レンは、今はもうそれでいいとは思えない。あやふやな関係ではなく、どうせならもっと先の――
(カイト兄、踏ん切りつけさせてくれたのかな)
レンがこういう決心を固めることまでKAITOは見越して、わざとかれの前でハクにあんなことを言わせたのかもしれない。
だとしたらちょっと悔しいが、もう起こしてもらった波に乗るしかないだろう。
年上のひとの両手を包むようににぎる。その人はびくっとのけぞった。
「ま、待ちなさい、き、君、未成年でしょ。私が法律およびモラルに反しちゃうじゃないか」
「そっ……それこそ、今さらじゃないか。
じゃあこうしよ、『こういうこと』のときは僕からする」
レンはハクの肩に手をおいて背伸びし、唇に軽くキスした。互いにコーヒー味の、苦いキス。
未知のものに触れられた子うさぎのようにハクは固まっている。
が、レンが彼女の腰に手を回してエプロンの紐をほどくと、「待てってばこらぁ」と情けない悲鳴が上がった。
往生際の悪い大人の顔を、レンはのぞきこむ。
「ううん。嫌でもする。押さえつけてでもする。
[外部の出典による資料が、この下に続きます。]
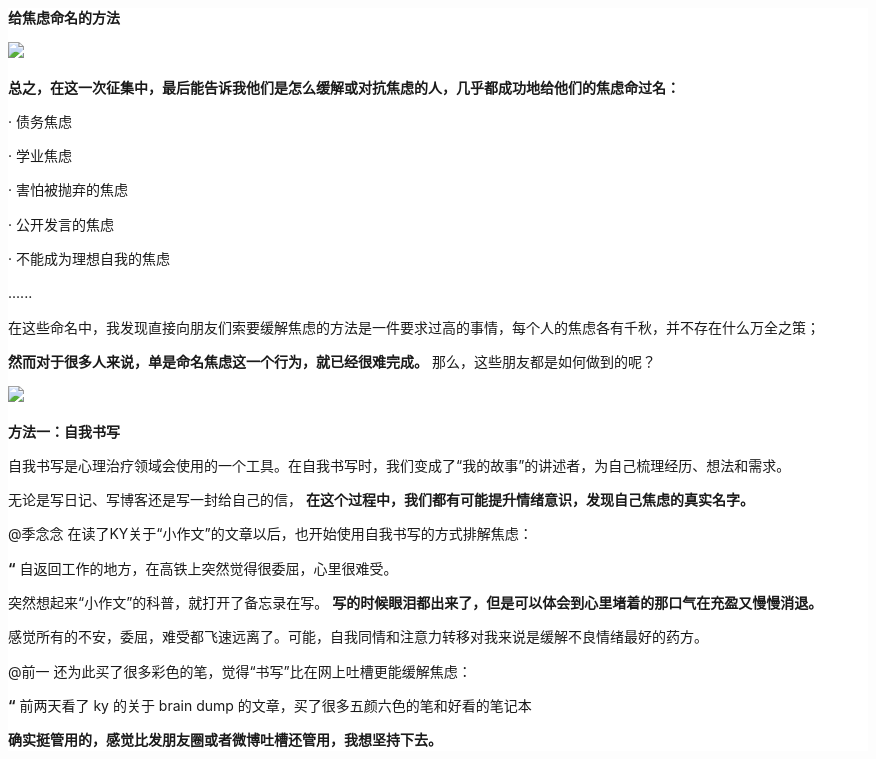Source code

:  **给焦虑命名的方法**

![](https://mmbiz.qpic.cn/sz_mmbiz_png/Mz0ovPEFMRJJkvPJesZP2jqkU5iaRfZWyib0dbbGIxrG3Cupbav6txCT7icezbO9lNES4kZuLakTcayW7MzQGzplw/640?wx_fmt=png&from;=appmsg)

  

 **总之，在这一次征集中，最后能告诉我他们是怎么缓解或对抗焦虑的人，几乎都成功地给他们的焦虑命过名：**

  

· 债务焦虑

· 学业焦虑

· 害怕被抛弃的焦虑

· 公开发言的焦虑

· 不能成为理想自我的焦虑

......

  

在这些命名中，我发现直接向朋友们索要缓解焦虑的方法是一件要求过高的事情，每个人的焦虑各有千秋，并不存在什么万全之策；

  

 **然而对于很多人来说，单是命名焦虑这一个行为，就已经很难完成。** 那么，这些朋友都是如何做到的呢？

  

![](https://mmbiz.qpic.cn/sz_mmbiz_gif/Mz0ovPEFMRJJkvPJesZP2jqkU5iaRfZWynwkGmUsUlypaN8SibDfZu9BMKFfg0wB7sZCUiaOYZJToibpnMvoIcnJRQ/640?wx_fmt=gif&from;=appmsg)

  

 **方法一：自我书写**

  

自我书写是心理治疗领域会使用的一个工具。在自我书写时，我们变成了“我的故事”的讲述者，为自己梳理经历、想法和需求。

  

无论是写日记、写博客还是写一封给自己的信， **在这个过程中，我们都有可能提升情绪意识，发现自己焦虑的真实名字。**

  

@季念念 在读了KY关于“小作文”的文章以后，也开始使用自我书写的方式排解焦虑：

  

 **“** 自返回工作的地方，在高铁上突然觉得很委屈，心里很难受。

  

突然想起来“小作文”的科普，就打开了备忘录在写。 **写的时候眼泪都出来了，但是可以体会到心里堵着的那口气在充盈又慢慢消退。**

  

感觉所有的不安，委屈，难受都飞速远离了。可能，自我同情和注意力转移对我来说是缓解不良情绪最好的药方。

  

@前一 还为此买了很多彩色的笔，觉得“书写”比在网上吐槽更能缓解焦虑：

  

 **“** 前两天看了 ky 的关于 brain dump 的文章，买了很多五颜六色的笔和好看的笔记本

  

 **确实挺管用的，感觉比发朋友圈或者微博吐槽还管用，我想坚持下去。**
僕から無理やりってことなら、法律やモラルがどうあれハク姉に非はないでしょ」
「そ、そんな無茶な……」
「でも、どうしても僕が嫌ならそう言って。
そこでやめるから。それで、もうここには来ない」
その言葉に、一瞬泣きそうに歪んだハクの顔を、どこか意地の悪い快感をもってレンは見ていた。
怒ったようにハクが顔をそらす。
「卑怯な言い方だ……そんなの。極端だよ。
私は、いままでどおりでよかったのに。……せめてもう少しくらいは」
「ごめん。せっかちで」
少年はまた背伸びして、柔らかい頬に口づけた。
脚の力が抜けたように、よろめいてハクが床に座りこむ。
レンはひざまずいて、彼女の顔を両手ではさみ、今度は長いキスをした。
唇を離したときには、互いの瞳がとろんとし始めていた。
気だるげな色香が、ハクの肌をめぐるようにただよい出している。
レンが息をつめて彼女のベルトの留め具に手をかけたとき、その手をハクが不意に押さえた。
「――どこまで踏みこまれたって、本当には嫌じゃあないよ。
でも、ひとつだけ……
こうなるなら……これからは、私の音楽のことだけは触れないで。ぜったいに」
レンは静止した。そのハクの苦悩が、雪の夜に二人が出会ったきっかけだった。
彼女の歌は、どうなったのだろう。これまで、そればかりは軽々しく尋ねられなかったが、これで二度と尋ねられなくなったことになる。……禁止されたことで、予想はつくが。
「……うん」
レンはうなずいた。ほかにどうしようもなかった。そこだけは踏みこまないでと、釘を刺されたのである。
幸福なはずなのになぜだか、一抹の暗い影が心に忍び入ってきた気がした。